**WHAT IS BEING ASKED:** If a line appears in the data below, it must appear in your answer exactly as given.

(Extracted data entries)
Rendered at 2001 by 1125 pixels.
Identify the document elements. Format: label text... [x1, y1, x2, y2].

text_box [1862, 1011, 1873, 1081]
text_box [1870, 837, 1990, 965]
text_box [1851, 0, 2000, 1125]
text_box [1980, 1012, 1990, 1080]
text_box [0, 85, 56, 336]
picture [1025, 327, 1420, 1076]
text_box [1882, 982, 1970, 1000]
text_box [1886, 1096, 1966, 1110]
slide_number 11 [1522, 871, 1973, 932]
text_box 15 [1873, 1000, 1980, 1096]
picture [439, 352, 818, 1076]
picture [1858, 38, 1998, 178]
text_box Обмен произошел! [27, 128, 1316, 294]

**ANSWER:**
Rendered at 2001 by 1125 pixels.
Identify the document elements. Format: label text... [x1, y1, x2, y2].

text_box [1862, 1011, 1873, 1081]
text_box [1870, 837, 1990, 965]
text_box [1851, 0, 2000, 1125]
text_box [1980, 1012, 1990, 1080]
text_box [0, 85, 56, 336]
picture [1025, 327, 1420, 1076]
text_box [1882, 982, 1970, 1000]
text_box [1886, 1096, 1966, 1110]
slide_number 11 [1522, 871, 1973, 932]
text_box 15 [1873, 1000, 1980, 1096]
picture [439, 352, 818, 1076]
picture [1858, 38, 1998, 178]
text_box Обмен произошел! [27, 128, 1316, 294]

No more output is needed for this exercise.